** Objetivos **
1. Como você resumiria o texto de leitura em duas frases?
2. As afirmações abaixo estão de acordo com o texto de leitura? Para cada uma, responda sim ou não e cite as palavras do texto que decidem a questão.
(a) A série chegou à terceira temporada em 2016.
(b) A primeira temporada tem dez episódios.
(c) A série tem a pretensão de ser realista.

** Texto de leitura **

Em outra ocasião, Magali está contando para Karin e Luna que alguém reclamou para ela: – “Você só gosta de mim por causa do meu dinheiro”. Ao que ela respondeu: – “O dinheiro faz parte da pessoa. Cabeça, tronco, membros e carteira”.

Esses dois diálogos dão uma boa idéia do que é a série brasileira – brasileiríssima – criada para a HBO, que já vem sendo exibida em outros países e neste ano de 2016 chegou à terceira temporada: O Negócio é uma série bem humorada, que trata com graça, leveza, com diálogos inteligentes, bem feitos, e sem pretensão de ser realista, o tema prostituição de luxo.

Bem feito. A expressão ficou na minha cabeça o tempo todo, enquanto víamos os 13 episódios da primeira temporada.

Quase tudo, quase absolutamente tudo em O Negócio é muito, muito bem feito, é realizado com talento e competência artesanal. Espero dar exemplos disso ao longo deste texto.

[Entradas da coleção]
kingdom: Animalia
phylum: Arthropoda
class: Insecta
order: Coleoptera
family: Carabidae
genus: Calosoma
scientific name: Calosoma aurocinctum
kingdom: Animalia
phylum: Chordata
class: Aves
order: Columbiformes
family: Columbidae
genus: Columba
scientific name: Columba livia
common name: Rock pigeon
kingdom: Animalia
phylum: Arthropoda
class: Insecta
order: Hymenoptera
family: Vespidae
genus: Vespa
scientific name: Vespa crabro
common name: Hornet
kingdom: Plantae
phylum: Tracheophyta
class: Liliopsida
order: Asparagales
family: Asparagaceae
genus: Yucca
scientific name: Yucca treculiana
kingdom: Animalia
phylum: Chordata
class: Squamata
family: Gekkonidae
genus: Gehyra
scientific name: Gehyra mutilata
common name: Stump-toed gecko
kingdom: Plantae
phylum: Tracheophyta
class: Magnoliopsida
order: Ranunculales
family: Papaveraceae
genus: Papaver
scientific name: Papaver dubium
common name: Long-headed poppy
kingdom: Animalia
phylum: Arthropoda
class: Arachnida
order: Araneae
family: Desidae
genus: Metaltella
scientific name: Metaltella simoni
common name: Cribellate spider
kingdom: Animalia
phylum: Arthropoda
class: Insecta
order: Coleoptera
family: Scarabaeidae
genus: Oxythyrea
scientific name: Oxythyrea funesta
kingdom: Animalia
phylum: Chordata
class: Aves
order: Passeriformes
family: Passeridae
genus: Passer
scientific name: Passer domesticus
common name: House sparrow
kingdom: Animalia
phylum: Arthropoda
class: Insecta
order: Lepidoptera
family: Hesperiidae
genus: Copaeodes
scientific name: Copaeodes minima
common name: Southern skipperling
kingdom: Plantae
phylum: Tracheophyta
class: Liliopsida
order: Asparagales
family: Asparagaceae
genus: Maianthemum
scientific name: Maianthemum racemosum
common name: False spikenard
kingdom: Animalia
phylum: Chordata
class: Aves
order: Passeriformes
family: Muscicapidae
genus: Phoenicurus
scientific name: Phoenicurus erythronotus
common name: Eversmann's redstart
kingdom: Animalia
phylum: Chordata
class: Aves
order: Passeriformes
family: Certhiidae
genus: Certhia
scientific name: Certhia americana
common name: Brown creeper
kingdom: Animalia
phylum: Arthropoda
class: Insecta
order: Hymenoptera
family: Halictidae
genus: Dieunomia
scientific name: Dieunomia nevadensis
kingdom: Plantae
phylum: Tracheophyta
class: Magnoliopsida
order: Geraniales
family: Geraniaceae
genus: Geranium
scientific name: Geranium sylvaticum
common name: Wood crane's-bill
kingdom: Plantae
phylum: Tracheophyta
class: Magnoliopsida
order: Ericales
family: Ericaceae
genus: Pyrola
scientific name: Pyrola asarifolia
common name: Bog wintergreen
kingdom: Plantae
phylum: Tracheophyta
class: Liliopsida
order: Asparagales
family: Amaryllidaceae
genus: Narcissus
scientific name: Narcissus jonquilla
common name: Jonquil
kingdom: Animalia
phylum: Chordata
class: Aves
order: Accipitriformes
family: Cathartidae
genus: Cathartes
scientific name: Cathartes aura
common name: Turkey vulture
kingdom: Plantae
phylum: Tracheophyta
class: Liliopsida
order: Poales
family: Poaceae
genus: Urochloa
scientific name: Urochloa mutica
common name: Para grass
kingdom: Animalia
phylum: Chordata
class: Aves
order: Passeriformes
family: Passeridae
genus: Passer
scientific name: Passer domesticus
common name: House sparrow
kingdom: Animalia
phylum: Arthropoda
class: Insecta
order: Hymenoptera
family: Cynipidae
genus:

** Respostas **
1. O Negócio é uma série brasileira criada para a HBO, já exibida em outros países e que chegou à terceira temporada em 2016; ela trata o tema da prostituição de luxo com graça, leveza e diálogos inteligentes, sem pretensão de ser realista. Segundo o texto, quase tudo na série é muito bem feito, realizado com talento e competência artesanal.

2.
(a) Sim: "neste ano de 2016 chegou à terceira temporada".
(b) Não: "os 13 episódios da primeira temporada".
(c) Não: "sem pretensão de ser realista".